◆ Assigned task: Pictures aside, each entry has to be returned exactly as it stands.

◆ Supplied material:
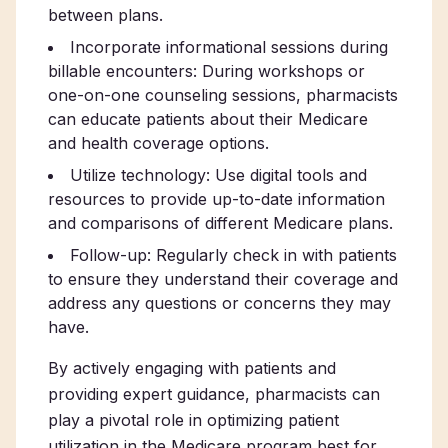
between plans.
Incorporate informational sessions during
billable encounters: During workshops or
one-on-one counseling sessions, pharmacists
can educate patients about their Medicare
and health coverage options.
Utilize technology: Use digital tools and
resources to provide up-to-date information
and comparisons of different Medicare plans.
Follow-up: Regularly check in with patients
to ensure they understand their coverage and
address any questions or concerns they may
have.
By actively engaging with patients and
providing expert guidance, pharmacists can
play a pivotal role in optimizing patient
utilization in the Medicare program best for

◆ Answer to this problem:
between plans.
Incorporate informational sessions during
billable encounters: During workshops or
one-on-one counseling sessions, pharmacists
can educate patients about their Medicare
and health coverage options.
Utilize technology: Use digital tools and
resources to provide up-to-date information
and comparisons of different Medicare plans.
Follow-up: Regularly check in with patients
to ensure they understand their coverage and
address any questions or concerns they may
have.
By actively engaging with patients and
providing expert guidance, pharmacists can
play a pivotal role in optimizing patient
utilization in the Medicare program best for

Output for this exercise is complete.